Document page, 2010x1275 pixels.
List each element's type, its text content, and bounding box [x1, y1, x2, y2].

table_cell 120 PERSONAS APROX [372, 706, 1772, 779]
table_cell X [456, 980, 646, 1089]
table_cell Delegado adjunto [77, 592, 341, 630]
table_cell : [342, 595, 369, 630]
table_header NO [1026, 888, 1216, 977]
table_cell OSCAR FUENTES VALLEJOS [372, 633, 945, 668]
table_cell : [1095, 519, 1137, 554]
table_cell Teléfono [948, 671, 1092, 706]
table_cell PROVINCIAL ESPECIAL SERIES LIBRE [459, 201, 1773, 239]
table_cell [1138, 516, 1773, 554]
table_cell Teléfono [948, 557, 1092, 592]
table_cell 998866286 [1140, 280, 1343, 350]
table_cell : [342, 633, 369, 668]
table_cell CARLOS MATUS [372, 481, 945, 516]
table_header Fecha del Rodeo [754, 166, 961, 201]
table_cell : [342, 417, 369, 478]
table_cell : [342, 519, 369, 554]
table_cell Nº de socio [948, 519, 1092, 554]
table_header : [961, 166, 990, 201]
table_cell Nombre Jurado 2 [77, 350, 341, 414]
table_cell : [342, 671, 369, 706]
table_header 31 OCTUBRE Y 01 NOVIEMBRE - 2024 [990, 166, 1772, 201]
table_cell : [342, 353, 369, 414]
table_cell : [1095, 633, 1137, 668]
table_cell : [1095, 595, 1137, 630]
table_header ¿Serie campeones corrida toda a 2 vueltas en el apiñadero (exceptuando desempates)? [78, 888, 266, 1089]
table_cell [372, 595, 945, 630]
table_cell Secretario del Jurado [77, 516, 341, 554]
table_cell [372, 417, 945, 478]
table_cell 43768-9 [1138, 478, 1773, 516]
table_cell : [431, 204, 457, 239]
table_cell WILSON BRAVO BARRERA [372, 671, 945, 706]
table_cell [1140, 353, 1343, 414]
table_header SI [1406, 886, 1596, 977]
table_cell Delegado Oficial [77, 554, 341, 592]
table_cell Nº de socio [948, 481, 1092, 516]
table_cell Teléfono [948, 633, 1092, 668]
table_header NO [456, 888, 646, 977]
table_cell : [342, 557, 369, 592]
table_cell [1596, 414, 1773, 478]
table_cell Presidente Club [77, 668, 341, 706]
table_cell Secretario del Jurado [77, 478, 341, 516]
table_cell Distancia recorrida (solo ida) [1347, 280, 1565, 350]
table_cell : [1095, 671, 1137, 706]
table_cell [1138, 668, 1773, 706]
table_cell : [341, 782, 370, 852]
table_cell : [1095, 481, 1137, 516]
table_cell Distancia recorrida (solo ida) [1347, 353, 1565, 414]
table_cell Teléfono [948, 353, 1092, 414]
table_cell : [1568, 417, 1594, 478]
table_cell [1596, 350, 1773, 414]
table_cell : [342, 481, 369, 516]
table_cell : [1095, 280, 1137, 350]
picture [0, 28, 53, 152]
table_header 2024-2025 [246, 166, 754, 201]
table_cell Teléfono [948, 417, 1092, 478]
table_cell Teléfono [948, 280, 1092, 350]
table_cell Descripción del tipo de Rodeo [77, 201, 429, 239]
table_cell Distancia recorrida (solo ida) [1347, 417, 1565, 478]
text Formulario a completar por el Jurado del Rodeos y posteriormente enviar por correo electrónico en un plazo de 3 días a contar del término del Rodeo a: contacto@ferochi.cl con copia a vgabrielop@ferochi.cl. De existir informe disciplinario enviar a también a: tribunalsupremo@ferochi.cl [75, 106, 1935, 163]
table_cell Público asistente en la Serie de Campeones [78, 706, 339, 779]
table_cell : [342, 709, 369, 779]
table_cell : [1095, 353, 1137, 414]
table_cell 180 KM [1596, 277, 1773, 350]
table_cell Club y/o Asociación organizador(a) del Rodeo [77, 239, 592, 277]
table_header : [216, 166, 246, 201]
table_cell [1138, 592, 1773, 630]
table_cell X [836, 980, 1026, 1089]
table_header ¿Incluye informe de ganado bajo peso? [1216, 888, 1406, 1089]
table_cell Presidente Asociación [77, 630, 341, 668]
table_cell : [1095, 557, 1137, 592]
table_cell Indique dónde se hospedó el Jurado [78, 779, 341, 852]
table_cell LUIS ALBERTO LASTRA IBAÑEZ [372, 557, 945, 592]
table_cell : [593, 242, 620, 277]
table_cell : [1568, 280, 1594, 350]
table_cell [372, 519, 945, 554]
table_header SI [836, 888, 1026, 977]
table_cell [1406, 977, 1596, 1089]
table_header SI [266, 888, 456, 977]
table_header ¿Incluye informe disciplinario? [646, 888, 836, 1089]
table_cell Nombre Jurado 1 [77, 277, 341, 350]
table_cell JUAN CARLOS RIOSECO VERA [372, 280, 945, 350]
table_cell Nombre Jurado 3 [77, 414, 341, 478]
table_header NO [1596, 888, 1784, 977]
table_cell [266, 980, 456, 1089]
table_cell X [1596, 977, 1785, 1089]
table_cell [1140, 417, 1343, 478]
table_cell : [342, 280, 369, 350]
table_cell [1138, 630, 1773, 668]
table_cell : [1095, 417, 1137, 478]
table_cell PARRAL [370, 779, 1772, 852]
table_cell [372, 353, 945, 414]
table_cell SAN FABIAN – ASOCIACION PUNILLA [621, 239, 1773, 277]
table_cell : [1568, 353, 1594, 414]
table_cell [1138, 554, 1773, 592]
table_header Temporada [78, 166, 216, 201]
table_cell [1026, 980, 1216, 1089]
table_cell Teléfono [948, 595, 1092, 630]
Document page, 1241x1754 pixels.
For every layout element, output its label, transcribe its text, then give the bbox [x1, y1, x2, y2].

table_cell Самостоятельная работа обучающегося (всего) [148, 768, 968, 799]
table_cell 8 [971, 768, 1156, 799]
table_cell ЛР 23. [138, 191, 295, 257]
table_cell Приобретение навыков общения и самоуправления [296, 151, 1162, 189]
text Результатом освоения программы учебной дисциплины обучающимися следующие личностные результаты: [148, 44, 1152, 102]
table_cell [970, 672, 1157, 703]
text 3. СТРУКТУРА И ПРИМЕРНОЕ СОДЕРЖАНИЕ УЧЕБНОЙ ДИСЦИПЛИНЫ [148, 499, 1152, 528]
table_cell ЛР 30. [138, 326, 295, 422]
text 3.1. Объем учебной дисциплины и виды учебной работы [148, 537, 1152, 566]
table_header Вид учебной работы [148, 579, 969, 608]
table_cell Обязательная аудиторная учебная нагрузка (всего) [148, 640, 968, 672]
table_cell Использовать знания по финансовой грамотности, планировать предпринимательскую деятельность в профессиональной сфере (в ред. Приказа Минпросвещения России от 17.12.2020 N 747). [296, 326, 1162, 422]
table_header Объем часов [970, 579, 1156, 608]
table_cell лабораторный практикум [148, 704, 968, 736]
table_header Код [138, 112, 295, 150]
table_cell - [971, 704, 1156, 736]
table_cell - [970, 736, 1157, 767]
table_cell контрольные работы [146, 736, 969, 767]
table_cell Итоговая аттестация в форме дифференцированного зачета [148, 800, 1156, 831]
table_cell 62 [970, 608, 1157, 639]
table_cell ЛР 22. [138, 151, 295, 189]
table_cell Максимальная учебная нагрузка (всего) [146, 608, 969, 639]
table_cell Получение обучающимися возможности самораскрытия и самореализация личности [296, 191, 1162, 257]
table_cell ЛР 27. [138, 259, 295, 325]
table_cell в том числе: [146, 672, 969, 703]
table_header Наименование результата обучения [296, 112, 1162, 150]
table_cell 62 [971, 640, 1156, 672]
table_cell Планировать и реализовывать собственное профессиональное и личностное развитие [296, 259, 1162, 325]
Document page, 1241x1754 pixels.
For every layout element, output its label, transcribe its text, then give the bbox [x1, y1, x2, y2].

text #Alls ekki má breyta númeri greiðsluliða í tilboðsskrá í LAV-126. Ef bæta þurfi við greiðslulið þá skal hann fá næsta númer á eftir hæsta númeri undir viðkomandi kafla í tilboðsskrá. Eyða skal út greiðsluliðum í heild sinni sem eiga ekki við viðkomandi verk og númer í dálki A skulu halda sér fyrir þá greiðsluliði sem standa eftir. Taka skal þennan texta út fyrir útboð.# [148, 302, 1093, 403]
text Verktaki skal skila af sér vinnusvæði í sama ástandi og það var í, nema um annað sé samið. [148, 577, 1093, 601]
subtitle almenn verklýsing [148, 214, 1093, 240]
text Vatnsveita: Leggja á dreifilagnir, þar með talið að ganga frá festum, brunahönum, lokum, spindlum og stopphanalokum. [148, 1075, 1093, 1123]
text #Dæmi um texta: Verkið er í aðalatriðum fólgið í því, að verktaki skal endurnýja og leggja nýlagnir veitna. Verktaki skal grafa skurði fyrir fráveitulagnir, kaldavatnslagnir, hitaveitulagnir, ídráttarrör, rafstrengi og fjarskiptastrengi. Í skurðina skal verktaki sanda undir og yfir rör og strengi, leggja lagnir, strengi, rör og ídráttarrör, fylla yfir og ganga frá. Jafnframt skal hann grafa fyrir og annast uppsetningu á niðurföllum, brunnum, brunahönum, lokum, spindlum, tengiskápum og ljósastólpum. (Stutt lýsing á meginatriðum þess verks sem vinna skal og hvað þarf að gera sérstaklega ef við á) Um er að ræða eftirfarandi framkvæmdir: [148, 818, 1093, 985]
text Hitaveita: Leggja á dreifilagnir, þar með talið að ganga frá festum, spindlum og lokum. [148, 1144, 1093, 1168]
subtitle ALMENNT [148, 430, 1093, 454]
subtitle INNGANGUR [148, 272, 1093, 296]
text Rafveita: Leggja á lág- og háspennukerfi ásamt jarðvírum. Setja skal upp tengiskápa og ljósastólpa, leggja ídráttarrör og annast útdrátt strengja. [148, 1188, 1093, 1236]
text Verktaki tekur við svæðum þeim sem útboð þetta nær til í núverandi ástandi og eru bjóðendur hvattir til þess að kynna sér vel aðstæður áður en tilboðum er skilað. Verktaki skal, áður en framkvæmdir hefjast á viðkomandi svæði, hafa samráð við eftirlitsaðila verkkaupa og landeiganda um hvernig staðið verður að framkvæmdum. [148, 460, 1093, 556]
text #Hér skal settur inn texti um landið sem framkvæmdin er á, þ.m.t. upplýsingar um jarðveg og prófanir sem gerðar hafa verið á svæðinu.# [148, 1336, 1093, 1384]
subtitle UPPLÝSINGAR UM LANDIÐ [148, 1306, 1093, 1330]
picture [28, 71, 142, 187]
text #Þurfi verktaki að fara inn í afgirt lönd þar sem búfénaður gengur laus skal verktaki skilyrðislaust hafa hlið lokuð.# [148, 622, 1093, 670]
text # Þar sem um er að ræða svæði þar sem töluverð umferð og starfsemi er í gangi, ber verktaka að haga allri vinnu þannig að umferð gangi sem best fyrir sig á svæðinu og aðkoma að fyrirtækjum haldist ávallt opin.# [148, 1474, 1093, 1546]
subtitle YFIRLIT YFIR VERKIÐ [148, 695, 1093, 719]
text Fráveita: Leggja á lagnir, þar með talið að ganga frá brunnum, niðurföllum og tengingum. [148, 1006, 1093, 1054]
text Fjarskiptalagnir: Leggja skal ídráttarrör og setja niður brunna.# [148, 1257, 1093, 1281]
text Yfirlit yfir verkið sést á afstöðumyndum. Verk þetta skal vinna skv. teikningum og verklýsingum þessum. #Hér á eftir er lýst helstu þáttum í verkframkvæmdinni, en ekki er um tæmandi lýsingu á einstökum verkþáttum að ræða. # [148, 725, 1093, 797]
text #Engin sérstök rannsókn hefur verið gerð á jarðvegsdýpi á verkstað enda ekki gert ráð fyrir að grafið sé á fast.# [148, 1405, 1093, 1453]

◆ Directions for this task: State the number of lines above that include the word "Объем", and write nothing besides that number.

◆ Written answer: 2